"Les pépites", un documentaire qui porte bien son nom

Une scène extraite du film "Les pépites"
Une scène extraite du film "Les pépites" - © DR

Le nom de Christian des Pallières reste inconnu du grand public. Et pourtant, c’est un vrai héros d’aujourd’hui. Avec sa femme Marie-France, il a créé l’ONG "Pour un sourire d’enfant" qui a sauvé de la misère plus de 10 000 enfants au Cambodge. Le documentaire  "Les pépites" raconte son extraordinaire aventure.

Au début des années 90, Christian des Pallières approche de la soixantaine et va prendre sa préretraite. Ses quatre enfants sont grands, avec eux et sa femme, il a bourlingué toute sa vie au volant d’un minibus pour découvrir le monde. C’est alors que cet esprit curieux et généreux découvre une réalité terrible au Cambodge : des centaines d’enfants obligés de recueillir des restes de nourriture dans une décharge en banlieue de Phnom Penh. Illico, il décide de vendre ce qu’il possède en France pour bâtir au cœur de la décharge une paillotte, où il crée une petite école pour les enfants… C’est le début d’une initiative qui va prendre des proportions énormes : au fil des ans, l’ONG "Pour un sourire d’enfant" va multiplier les investissements, les bâtiments et le personnel enseignant pour sortir des milliers de petits Cambodgiens de leurs conditions de vie déplorable.

Le documentaire réalisé par Xavier de Lauzanne retrace cette aventure avec brio. Parce que Christian des Pallières a lui-même filmé en amateur les débuts de son travail au Cambodge, qu’il a interviewé les enfants qu’il accueillait. 25 ans plus tard, de Lauzanne a retrouvé lesdits enfants, qui racontent leur parcours de vie… C’est passionnant et émouvant. Et puis, il y a la personnalité de des Pallières : modeste, plein d’humour, et surtout, merveilleusement clairvoyant, car il n’y a aucun paternalisme ni prosélytisme dans sa démarche, juste la volonté d’aider les Cambodgiens à s’en sortir par eux-mêmes. Émouvant et passionnant, "Les pépites" mérite bien son titre.

Moi, Daniel Blake

Daniel Blake, menuisier de 59 ans, victime d’un infarctus, a été mis en arrêt de travail par son médecin. Mais les services sociaux le pressent de s’inscrire comme demandeur d’emploi, sous peine de perdre ses allocations de chômage… Voilà Daniel perdu dans les arcanes absurdes d’une administration complexe et déshumanisée…

Le propos du nouveau film de Ken Loach est limpide : le cinéaste d’extrême-gauche veut dénoncer la cruauté du gouvernement conservateur, son mépris des petites gens, son absence de solidarité. Mais, sans doute à cause de son scénariste Paul Laverty, l’ami Ken a cette fois la main lourde. "Moi, Daniel Blake" n’évite ni le manichéisme – c’est le gentil prolétaire contre les méchants fonctionnaires – ni l’angélisme – Daniel est forcément paré de toutes les qualités, c’est un working class hero généreux et chevaleresque -.
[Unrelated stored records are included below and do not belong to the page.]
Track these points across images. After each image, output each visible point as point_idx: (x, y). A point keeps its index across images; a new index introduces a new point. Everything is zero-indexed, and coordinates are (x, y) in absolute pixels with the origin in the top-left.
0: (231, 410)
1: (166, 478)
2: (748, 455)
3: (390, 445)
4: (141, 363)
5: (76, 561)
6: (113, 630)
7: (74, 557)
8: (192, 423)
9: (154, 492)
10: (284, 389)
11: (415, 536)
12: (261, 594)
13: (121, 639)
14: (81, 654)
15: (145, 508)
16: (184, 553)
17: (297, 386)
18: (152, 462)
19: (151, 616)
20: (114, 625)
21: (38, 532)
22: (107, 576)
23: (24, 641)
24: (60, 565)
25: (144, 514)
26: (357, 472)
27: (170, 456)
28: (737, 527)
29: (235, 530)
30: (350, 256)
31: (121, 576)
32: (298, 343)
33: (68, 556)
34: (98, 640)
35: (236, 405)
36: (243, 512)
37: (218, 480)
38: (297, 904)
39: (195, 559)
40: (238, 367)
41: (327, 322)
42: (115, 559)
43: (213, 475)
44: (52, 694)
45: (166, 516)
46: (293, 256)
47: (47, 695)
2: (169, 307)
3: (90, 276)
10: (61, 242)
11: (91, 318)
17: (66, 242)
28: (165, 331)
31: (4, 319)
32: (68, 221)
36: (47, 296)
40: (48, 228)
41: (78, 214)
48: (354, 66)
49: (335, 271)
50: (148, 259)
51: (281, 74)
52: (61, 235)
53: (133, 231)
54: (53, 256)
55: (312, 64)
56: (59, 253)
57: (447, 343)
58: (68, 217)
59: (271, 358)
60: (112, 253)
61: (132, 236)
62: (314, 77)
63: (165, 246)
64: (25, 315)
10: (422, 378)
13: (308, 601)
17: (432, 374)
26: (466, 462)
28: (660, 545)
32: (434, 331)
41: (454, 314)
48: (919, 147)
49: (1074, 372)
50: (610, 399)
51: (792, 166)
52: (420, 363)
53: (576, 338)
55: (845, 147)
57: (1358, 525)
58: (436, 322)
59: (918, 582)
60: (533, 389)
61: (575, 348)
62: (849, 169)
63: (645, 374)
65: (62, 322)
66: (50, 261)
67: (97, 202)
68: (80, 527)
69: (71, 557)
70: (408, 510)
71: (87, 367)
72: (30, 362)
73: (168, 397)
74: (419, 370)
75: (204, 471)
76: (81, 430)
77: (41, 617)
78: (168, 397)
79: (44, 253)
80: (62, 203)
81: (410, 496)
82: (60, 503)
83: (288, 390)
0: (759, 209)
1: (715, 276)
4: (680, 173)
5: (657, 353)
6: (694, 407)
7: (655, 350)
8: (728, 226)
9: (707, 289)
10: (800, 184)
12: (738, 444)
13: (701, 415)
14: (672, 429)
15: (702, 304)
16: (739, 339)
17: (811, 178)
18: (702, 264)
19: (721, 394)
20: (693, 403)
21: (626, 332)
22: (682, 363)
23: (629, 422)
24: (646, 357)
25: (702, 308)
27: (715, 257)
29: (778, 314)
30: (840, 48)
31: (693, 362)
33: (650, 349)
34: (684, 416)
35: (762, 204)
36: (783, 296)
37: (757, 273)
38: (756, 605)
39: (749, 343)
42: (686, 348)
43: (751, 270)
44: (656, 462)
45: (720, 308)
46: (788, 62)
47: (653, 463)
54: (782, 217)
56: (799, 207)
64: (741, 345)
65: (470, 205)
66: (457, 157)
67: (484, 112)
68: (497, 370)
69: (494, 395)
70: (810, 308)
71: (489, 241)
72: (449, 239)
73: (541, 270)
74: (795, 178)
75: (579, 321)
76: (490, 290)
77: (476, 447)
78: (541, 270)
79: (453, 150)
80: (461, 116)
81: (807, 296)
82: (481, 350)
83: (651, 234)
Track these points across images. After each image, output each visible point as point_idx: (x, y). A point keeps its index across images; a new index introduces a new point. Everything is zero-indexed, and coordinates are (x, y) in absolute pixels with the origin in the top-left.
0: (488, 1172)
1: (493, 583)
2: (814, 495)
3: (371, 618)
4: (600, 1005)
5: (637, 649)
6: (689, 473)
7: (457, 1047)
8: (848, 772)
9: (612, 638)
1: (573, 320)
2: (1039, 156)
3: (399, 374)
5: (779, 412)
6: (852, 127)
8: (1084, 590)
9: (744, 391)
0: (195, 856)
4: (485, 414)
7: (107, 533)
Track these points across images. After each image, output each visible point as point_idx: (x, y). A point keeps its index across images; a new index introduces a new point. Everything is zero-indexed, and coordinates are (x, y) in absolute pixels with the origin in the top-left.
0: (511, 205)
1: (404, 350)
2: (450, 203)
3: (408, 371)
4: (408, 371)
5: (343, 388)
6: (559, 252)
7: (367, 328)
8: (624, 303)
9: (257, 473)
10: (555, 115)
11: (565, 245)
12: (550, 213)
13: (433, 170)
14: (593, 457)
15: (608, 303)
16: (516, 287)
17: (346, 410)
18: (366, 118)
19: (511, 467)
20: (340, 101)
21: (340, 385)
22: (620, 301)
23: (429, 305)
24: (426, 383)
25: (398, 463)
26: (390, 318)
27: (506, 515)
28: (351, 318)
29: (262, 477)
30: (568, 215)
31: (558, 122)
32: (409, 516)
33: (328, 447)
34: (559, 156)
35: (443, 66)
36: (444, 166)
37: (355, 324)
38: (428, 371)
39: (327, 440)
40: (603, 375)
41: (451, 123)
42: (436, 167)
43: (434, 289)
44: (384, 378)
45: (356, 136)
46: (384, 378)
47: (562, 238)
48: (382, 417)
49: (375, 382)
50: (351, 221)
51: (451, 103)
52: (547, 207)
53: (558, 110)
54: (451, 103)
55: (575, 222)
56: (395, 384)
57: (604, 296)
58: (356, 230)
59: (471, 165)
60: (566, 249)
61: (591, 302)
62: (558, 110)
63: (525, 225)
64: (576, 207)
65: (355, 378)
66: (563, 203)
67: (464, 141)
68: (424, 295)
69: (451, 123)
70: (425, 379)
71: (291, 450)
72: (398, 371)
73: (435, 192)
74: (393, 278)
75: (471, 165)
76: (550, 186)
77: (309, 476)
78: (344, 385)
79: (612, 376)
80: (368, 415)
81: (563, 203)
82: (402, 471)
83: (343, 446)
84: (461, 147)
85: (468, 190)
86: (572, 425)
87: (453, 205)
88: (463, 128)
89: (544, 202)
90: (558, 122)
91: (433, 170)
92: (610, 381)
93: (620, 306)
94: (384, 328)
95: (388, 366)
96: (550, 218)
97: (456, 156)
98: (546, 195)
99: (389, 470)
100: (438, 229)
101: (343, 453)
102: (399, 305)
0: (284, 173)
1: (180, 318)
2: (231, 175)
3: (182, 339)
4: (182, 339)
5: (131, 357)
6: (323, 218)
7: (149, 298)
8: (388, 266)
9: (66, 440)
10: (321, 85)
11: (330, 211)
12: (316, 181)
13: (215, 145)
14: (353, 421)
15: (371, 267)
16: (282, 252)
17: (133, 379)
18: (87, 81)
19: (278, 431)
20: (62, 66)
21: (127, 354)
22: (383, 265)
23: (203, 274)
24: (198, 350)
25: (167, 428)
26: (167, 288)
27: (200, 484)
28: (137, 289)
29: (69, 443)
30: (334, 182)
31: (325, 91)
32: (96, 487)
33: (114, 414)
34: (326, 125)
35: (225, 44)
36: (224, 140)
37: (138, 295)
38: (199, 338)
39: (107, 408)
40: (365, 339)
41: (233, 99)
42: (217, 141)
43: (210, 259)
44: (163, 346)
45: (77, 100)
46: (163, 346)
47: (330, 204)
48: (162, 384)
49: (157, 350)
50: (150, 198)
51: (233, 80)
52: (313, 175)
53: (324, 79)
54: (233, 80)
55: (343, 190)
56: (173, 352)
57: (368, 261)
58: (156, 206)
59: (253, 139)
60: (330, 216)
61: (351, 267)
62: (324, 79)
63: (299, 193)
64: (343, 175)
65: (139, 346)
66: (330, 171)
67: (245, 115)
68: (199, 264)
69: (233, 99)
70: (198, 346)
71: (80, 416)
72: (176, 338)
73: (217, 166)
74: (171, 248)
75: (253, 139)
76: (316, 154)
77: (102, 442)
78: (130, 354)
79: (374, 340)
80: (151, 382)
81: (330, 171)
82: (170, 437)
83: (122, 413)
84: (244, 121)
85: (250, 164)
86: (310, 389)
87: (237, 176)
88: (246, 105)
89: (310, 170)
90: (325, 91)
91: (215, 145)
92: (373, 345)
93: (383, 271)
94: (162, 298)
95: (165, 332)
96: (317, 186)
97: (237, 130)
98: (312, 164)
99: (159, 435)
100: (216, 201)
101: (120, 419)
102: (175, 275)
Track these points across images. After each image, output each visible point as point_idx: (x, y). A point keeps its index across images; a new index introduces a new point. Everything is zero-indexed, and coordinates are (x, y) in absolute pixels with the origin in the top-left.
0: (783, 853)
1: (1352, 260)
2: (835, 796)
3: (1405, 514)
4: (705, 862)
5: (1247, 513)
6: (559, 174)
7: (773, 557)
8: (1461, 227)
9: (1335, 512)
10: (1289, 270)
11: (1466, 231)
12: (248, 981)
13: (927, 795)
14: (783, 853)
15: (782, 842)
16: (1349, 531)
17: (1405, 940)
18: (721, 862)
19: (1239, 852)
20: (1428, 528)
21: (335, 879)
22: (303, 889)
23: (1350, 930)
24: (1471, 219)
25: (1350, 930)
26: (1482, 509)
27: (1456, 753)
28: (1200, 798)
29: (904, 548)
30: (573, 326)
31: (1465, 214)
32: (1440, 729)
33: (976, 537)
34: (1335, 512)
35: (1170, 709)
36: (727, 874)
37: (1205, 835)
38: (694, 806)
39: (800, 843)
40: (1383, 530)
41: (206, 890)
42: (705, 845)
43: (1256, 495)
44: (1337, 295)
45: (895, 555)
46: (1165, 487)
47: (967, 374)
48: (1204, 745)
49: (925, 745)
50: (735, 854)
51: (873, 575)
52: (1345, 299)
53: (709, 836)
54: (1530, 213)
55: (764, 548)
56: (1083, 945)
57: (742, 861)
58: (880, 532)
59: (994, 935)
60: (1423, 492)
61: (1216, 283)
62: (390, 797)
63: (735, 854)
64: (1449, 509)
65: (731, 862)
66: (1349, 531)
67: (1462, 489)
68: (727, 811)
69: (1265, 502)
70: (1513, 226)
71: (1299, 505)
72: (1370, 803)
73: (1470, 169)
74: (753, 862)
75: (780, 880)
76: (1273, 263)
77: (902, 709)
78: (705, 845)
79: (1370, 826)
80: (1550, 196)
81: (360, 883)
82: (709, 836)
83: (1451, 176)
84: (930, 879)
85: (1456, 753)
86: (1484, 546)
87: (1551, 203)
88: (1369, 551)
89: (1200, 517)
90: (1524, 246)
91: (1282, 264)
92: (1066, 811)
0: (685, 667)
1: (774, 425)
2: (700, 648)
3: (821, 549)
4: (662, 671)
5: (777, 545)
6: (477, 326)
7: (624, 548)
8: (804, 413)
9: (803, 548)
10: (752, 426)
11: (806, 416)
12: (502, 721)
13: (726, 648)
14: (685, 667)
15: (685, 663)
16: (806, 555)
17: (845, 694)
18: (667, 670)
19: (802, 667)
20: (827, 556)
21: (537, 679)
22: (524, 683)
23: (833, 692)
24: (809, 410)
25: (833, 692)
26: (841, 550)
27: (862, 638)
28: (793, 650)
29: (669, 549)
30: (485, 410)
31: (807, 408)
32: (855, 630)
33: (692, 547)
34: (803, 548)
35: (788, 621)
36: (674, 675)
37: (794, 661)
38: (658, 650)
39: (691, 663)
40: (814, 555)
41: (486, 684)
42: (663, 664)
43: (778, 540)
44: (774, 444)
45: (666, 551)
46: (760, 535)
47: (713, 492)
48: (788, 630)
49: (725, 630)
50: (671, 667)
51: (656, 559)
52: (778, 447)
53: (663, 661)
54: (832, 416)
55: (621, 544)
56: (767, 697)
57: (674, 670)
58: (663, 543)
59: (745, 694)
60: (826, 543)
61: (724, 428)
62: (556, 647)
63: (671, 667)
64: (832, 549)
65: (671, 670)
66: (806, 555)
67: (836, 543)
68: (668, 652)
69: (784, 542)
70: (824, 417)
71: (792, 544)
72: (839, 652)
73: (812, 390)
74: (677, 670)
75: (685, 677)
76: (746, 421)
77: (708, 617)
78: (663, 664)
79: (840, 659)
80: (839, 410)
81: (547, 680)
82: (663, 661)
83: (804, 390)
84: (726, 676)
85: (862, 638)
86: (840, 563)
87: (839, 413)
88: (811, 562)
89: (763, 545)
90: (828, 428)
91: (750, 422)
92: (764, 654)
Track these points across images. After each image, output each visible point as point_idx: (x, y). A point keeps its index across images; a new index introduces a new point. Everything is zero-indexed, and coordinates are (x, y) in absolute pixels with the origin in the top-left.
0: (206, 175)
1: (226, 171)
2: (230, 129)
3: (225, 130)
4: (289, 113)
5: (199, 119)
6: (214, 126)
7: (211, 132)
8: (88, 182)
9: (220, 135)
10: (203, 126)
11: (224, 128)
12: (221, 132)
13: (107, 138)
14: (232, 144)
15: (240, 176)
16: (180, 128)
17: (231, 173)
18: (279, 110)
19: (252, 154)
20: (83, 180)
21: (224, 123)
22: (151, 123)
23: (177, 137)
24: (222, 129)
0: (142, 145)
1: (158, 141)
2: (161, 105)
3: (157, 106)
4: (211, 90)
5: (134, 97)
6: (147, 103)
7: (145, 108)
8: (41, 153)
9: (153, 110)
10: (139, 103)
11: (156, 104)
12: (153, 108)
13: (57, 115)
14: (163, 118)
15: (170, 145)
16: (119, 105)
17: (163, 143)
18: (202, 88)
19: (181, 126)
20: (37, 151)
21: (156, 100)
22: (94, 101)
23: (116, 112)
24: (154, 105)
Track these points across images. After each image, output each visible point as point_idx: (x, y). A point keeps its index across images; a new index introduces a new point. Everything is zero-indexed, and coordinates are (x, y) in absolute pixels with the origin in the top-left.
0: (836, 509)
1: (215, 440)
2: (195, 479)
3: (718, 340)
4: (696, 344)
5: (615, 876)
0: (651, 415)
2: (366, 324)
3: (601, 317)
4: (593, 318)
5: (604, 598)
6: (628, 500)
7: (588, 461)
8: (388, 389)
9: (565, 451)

A 80 ans, plus militant que jamais, Loach fait passer le message politique à l’avant-plan, gommant les nuances psychologiques, les portraits en demi-teinte qui faisaient le charme de ses grands films. Que "Moi, Daniel Blake" lui ait permis de décrocher une 2ème Palme d’Or reste un mystère… Peut-être que le jury cannois a voulu couronner, plus qu’un film, l’engagement politique de toute une carrière.

Ma vie de courgette

"Courgette" est le surnom d’un petit garçon qui, à la mort de sa mère, est placé dans un foyer où il va tenter, tant bien que mal, de s’acclimater. Film réalisé en figurines animées image par image, "Ma vie de courgette" fait le pari d’évoquer un sujet grave avec la distance esthétique du cinéma d’animation. Pari intéressant, mais pas pleinement assumé : Claude Barras et sa scénariste Céline Sciamma restent un peu à la surface des choses, comme s’ils avaient un peu peur de l’âpreté de leur sujet. Dommage.

Sausage Party

On reste dans le cinéma d’animation, mais estampillé 100% pour adultes. Dans "Sausage party", Seth Rogen et sa bande (James Franco, Jonah Hill…) imaginent de donner vie à des produits de supermarchés : des saucisses rêvent de sortir de leur emballage pour vivre avec des délicieux petits pains… Ils imaginent que la sortie du magasin est leur salut, ils ignorent que ce sera leur massacre. Dialogues crus, humour irrespectueux, brocardant les religions de tous bords… C’est hyper trash, mais c’est souvent très drôle.